*TRY IT*
Please restate the data word for word, in full.

[DATA TO EXAMINE]

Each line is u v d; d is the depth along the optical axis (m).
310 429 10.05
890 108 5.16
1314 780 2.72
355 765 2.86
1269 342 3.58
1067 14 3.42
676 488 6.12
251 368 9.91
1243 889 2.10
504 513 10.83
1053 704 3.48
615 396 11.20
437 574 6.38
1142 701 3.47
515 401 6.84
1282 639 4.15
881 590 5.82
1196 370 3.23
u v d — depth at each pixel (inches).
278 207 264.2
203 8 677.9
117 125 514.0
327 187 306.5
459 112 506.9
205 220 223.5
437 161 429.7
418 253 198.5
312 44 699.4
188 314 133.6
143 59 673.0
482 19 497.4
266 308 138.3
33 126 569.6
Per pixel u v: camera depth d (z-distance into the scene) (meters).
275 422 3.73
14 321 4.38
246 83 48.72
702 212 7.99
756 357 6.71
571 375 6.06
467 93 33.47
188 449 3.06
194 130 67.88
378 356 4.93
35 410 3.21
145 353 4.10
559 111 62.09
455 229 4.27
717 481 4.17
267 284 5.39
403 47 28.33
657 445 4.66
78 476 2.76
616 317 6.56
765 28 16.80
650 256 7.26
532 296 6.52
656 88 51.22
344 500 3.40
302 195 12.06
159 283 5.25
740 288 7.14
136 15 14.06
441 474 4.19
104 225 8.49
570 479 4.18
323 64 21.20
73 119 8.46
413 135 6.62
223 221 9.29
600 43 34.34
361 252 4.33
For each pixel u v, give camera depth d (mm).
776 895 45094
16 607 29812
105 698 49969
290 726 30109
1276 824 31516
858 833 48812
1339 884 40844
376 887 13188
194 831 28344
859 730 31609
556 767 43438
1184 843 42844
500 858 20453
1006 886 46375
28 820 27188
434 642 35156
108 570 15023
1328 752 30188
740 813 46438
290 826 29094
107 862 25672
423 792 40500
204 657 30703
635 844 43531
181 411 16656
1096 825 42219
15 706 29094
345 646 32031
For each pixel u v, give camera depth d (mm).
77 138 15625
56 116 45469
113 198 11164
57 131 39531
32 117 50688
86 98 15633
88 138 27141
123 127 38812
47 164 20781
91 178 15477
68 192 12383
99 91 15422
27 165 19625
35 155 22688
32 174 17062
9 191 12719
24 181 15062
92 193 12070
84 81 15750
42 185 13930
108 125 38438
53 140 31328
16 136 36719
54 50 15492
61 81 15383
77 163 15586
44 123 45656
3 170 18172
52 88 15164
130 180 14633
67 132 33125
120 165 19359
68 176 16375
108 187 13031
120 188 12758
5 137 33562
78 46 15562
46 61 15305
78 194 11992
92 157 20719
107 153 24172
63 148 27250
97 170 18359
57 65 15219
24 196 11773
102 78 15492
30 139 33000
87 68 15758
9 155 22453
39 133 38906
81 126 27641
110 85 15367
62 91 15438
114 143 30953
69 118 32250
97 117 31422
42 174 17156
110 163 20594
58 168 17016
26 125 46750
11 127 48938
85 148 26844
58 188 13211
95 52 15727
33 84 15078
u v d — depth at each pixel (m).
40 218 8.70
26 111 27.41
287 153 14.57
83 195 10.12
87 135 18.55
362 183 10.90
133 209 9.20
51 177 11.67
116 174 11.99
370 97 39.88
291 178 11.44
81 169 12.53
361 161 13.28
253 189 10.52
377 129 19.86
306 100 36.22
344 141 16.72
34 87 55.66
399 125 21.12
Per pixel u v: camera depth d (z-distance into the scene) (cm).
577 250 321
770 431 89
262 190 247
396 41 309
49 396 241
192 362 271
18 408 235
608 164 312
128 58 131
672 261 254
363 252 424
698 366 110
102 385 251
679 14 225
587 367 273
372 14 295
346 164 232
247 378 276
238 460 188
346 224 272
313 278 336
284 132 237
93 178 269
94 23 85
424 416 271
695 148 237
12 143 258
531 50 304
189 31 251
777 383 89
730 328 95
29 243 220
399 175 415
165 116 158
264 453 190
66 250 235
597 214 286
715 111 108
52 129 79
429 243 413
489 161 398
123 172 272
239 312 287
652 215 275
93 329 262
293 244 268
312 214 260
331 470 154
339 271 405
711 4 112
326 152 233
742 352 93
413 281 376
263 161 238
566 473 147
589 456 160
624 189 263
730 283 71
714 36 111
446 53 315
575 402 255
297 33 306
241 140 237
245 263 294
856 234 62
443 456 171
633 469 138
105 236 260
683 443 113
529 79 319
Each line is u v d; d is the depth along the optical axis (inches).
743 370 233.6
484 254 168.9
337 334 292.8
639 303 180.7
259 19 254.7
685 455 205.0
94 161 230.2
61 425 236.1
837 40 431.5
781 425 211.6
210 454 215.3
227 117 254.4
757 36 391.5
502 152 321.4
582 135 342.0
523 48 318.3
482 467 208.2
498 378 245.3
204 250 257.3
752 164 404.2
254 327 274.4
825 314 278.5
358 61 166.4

[/DATA TO EXAMINE]

*EXERCISE OUTPUT*
Each line is u v d; d is the depth along the optical axis (m).
310 429 10.05
890 108 5.16
1314 780 2.72
355 765 2.86
1269 342 3.58
1067 14 3.42
676 488 6.12
251 368 9.91
1243 889 2.10
504 513 10.83
1053 704 3.48
615 396 11.20
437 574 6.38
1142 701 3.47
515 401 6.84
1282 639 4.15
881 590 5.82
1196 370 3.23
u v d — depth at each pixel (inches).
278 207 264.2
203 8 677.9
117 125 514.0
327 187 306.5
459 112 506.9
205 220 223.5
437 161 429.7
418 253 198.5
312 44 699.4
188 314 133.6
143 59 673.0
482 19 497.4
266 308 138.3
33 126 569.6
Per pixel u v: camera depth d (z-distance into the scene) (meters).
275 422 3.73
14 321 4.38
246 83 48.72
702 212 7.99
756 357 6.71
571 375 6.06
467 93 33.47
188 449 3.06
194 130 67.88
378 356 4.93
35 410 3.21
145 353 4.10
559 111 62.09
455 229 4.27
717 481 4.17
267 284 5.39
403 47 28.33
657 445 4.66
78 476 2.76
616 317 6.56
765 28 16.80
650 256 7.26
532 296 6.52
656 88 51.22
344 500 3.40
302 195 12.06
159 283 5.25
740 288 7.14
136 15 14.06
441 474 4.19
104 225 8.49
570 479 4.18
323 64 21.20
73 119 8.46
413 135 6.62
223 221 9.29
600 43 34.34
361 252 4.33
For each pixel u v, give camera depth d (mm).
776 895 45094
16 607 29812
105 698 49969
290 726 30109
1276 824 31516
858 833 48812
1339 884 40844
376 887 13188
194 831 28344
859 730 31609
556 767 43438
1184 843 42844
500 858 20453
1006 886 46375
28 820 27188
434 642 35156
108 570 15023
1328 752 30188
740 813 46438
290 826 29094
107 862 25672
423 792 40500
204 657 30703
635 844 43531
181 411 16656
1096 825 42219
15 706 29094
345 646 32031
For each pixel u v, give camera depth d (mm).
77 138 15625
56 116 45469
113 198 11164
57 131 39531
32 117 50688
86 98 15633
88 138 27141
123 127 38812
47 164 20781
91 178 15477
68 192 12383
99 91 15422
27 165 19625
35 155 22688
32 174 17062
9 191 12719
24 181 15062
92 193 12070
84 81 15750
42 185 13930
108 125 38438
53 140 31328
16 136 36719
54 50 15492
61 81 15383
77 163 15586
44 123 45656
3 170 18172
52 88 15164
130 180 14633
67 132 33125
120 165 19359
68 176 16375
108 187 13031
120 188 12758
5 137 33562
78 46 15562
46 61 15305
78 194 11992
92 157 20719
107 153 24172
63 148 27250
97 170 18359
57 65 15219
24 196 11773
102 78 15492
30 139 33000
87 68 15758
9 155 22453
39 133 38906
81 126 27641
110 85 15367
62 91 15438
114 143 30953
69 118 32250
97 117 31422
42 174 17156
110 163 20594
58 168 17016
26 125 46750
11 127 48938
85 148 26844
58 188 13211
95 52 15727
33 84 15078
u v d — depth at each pixel (m).
40 218 8.70
26 111 27.41
287 153 14.57
83 195 10.12
87 135 18.55
362 183 10.90
133 209 9.20
51 177 11.67
116 174 11.99
370 97 39.88
291 178 11.44
81 169 12.53
361 161 13.28
253 189 10.52
377 129 19.86
306 100 36.22
344 141 16.72
34 87 55.66
399 125 21.12
Per pixel u v: camera depth d (z-distance into the scene) (cm).
577 250 321
770 431 89
262 190 247
396 41 309
49 396 241
192 362 271
18 408 235
608 164 312
128 58 131
672 261 254
363 252 424
698 366 110
102 385 251
679 14 225
587 367 273
372 14 295
346 164 232
247 378 276
238 460 188
346 224 272
313 278 336
284 132 237
93 178 269
94 23 85
424 416 271
695 148 237
12 143 258
531 50 304
189 31 251
777 383 89
730 328 95
29 243 220
399 175 415
165 116 158
264 453 190
66 250 235
597 214 286
715 111 108
52 129 79
429 243 413
489 161 398
123 172 272
239 312 287
652 215 275
93 329 262
293 244 268
312 214 260
331 470 154
339 271 405
711 4 112
326 152 233
742 352 93
413 281 376
263 161 238
566 473 147
589 456 160
624 189 263
730 283 71
714 36 111
446 53 315
575 402 255
297 33 306
241 140 237
245 263 294
856 234 62
443 456 171
633 469 138
105 236 260
683 443 113
529 79 319
Each line is u v d; d is the depth along the optical axis (inches).
743 370 233.6
484 254 168.9
337 334 292.8
639 303 180.7
259 19 254.7
685 455 205.0
94 161 230.2
61 425 236.1
837 40 431.5
781 425 211.6
210 454 215.3
227 117 254.4
757 36 391.5
502 152 321.4
582 135 342.0
523 48 318.3
482 467 208.2
498 378 245.3
204 250 257.3
752 164 404.2
254 327 274.4
825 314 278.5
358 61 166.4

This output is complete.